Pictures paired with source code

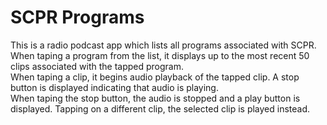 # SCPR Programs
This is a radio podcast app which lists all programs associated with SCPR.<br />
When taping a program from the list, it displays up to the most recent 50 clips associated with the tapped program.<br />
When taping a clip, it begins audio playback of the tapped clip. A stop button is displayed indicating that audio is playing.<br />
When taping the stop button, the audio is stopped and a play button is displayed. Tapping on a different clip, the selected clip is played instead.
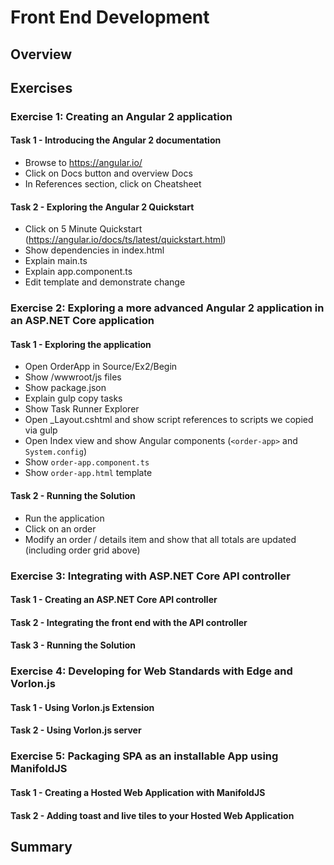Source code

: 
# Front End Development #
## Overview ##
## Exercises ##
### Exercise 1: Creating an Angular 2 application ###
#### Task 1 - Introducing the Angular 2 documentation ####
* Browse to https://angular.io/
* Click on Docs button and overview Docs
* In References section, click on Cheatsheet

#### Task 2 - Exploring the Angular 2 Quickstart ####
* Click on 5 Minute Quickstart (https://angular.io/docs/ts/latest/quickstart.html)
* Show dependencies in index.html
* Explain main.ts
* Explain app.component.ts
* Edit template and demonstrate change

### Exercise 2: Exploring a more advanced Angular 2 application in an ASP.NET Core application ###
#### Task 1 - Exploring the application ####
* Open OrderApp in Source/Ex2/Begin
* Show /wwwroot/js files
* Show package.json
* Explain gulp copy tasks
* Show Task Runner Explorer
* Open _Layout.cshtml and show script references to scripts we copied via gulp
* Open Index view and show Angular components (`<order-app>` and `System.config`)
* Show `order-app.component.ts`
* Show `order-app.html` template

#### Task 2 - Running the Solution ####
* Run the application
* Click on an order
* Modify an order / details item and show that all totals are updated (including order grid above)

### Exercise 3: Integrating with ASP.NET Core API controller ###
#### Task 1 - Creating an ASP.NET Core API controller ####
#### Task 2 - Integrating the front end with the API controller ####
#### Task 3 - Running the Solution ####
### Exercise 4: Developing for Web Standards with Edge and Vorlon.js ###
#### Task 1 - Using Vorlon.js Extension ####
#### Task 2 - Using Vorlon.js server ####
### Exercise 5: Packaging SPA as an installable App using ManifoldJS ###
#### Task 1 - Creating a Hosted Web Application with ManifoldJS ####
#### Task 2 - Adding toast and live tiles to your Hosted Web Application ####
## Summary ##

→ Work required: Within the entries, find all lines that contain "Explain" and copy each one.

→ Final answer:
* Explain main.ts
* Explain app.component.ts
* Explain gulp copy tasks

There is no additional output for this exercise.